**Problem:** Look through the entries below for the string "Support", and copy each line where it is found.

^^^^

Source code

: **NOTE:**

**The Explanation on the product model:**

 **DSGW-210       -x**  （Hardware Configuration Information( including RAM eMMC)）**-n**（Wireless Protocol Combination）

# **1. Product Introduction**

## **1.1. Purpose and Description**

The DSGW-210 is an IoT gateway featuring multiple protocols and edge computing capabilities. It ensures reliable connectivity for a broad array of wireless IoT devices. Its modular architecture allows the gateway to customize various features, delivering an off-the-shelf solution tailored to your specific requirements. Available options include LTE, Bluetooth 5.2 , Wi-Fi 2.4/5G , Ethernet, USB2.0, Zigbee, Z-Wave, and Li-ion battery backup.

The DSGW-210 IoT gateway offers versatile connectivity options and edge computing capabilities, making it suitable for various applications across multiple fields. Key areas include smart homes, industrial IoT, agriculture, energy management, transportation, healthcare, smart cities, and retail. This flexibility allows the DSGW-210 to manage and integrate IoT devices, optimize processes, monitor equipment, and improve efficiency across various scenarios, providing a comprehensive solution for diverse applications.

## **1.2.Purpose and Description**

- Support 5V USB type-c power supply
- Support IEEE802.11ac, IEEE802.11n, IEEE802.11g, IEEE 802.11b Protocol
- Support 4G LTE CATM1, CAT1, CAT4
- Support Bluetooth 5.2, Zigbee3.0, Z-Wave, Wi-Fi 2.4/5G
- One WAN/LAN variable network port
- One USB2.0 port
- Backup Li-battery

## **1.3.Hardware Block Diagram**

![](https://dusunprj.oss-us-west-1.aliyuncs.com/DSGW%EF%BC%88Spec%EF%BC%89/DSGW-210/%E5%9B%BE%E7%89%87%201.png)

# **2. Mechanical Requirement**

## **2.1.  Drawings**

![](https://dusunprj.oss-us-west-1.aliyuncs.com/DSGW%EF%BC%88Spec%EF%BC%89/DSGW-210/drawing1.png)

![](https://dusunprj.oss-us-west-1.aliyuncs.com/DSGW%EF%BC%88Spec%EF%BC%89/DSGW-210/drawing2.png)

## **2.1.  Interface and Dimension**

^^^^

**Task output:**
- Support 5V USB type-c power supply
- Support IEEE802.11ac, IEEE802.11n, IEEE802.11g, IEEE 802.11b Protocol
- Support 4G LTE CATM1, CAT1, CAT4
- Support Bluetooth 5.2, Zigbee3.0, Z-Wave, Wi-Fi 2.4/5G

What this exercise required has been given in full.